Records excerpted from a collection:
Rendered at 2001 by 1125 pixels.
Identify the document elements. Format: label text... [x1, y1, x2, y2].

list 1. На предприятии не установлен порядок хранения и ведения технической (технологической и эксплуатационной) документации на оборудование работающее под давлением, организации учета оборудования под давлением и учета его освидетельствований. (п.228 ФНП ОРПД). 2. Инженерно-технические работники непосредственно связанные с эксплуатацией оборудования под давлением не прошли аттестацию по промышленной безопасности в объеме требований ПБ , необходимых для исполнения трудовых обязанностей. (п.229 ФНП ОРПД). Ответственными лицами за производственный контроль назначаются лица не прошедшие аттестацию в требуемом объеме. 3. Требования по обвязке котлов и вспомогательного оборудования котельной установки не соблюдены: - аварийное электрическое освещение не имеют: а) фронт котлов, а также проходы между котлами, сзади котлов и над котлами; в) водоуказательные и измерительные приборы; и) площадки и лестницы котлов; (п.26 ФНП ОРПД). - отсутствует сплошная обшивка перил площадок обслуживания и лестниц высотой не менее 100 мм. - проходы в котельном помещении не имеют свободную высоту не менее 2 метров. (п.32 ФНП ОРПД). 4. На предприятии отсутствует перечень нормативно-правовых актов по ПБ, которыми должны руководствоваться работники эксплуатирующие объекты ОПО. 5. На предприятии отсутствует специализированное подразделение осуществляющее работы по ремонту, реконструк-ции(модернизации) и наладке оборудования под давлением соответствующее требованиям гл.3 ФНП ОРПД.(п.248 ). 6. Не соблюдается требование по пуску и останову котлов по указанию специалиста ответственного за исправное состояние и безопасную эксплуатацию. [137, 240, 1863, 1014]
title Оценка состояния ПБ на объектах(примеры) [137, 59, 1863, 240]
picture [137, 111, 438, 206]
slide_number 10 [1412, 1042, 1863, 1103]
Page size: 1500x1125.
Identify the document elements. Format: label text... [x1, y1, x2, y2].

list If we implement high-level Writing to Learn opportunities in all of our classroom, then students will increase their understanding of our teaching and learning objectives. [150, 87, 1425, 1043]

REQUEST - Pull every line containing "list" out of the records.

RESULT -
list 1. На предприятии не установлен порядок хранения и ведения технической (технологической и эксплуатационной) документации на оборудование работающее под давлением, организации учета оборудования под давлением и учета его освидетельствований. (п.228 ФНП ОРПД). 2. Инженерно-технические работники непосредственно связанные с эксплуатацией оборудования под давлением не прошли аттестацию по промышленной безопасности в объеме требований ПБ , необходимых для исполнения трудовых обязанностей. (п.229 ФНП ОРПД). Ответственными лицами за производственный контроль назначаются лица не прошедшие аттестацию в требуемом объеме. 3. Требования по обвязке котлов и вспомогательного оборудования котельной установки не соблюдены: - аварийное электрическое освещение не имеют: а) фронт котлов, а также проходы между котлами, сзади котлов и над котлами; в) водоуказательные и измерительные приборы; и) площадки и лестницы котлов; (п.26 ФНП ОРПД). - отсутствует сплошная обшивка перил площадок обслуживания и лестниц высотой не менее 100 мм. - проходы в котельном помещении не имеют свободную высоту не менее 2 метров. (п.32 ФНП ОРПД). 4. На предприятии отсутствует перечень нормативно-правовых актов по ПБ, которыми должны руководствоваться работники эксплуатирующие объекты ОПО. 5. На предприятии отсутствует специализированное подразделение осуществляющее работы по ремонту, реконструк-ции(модернизации) и наладке оборудования под давлением соответствующее требованиям гл.3 ФНП ОРПД.(п.248 ). 6. Не соблюдается требование по пуску и останову котлов по указанию специалиста ответственного за исправное состояние и безопасную эксплуатацию. [137, 240, 1863, 1014]
list If we implement high-level Writing to Learn opportunities in all of our classroom, then students will increase their understanding of our teaching and learning objectives. [150, 87, 1425, 1043]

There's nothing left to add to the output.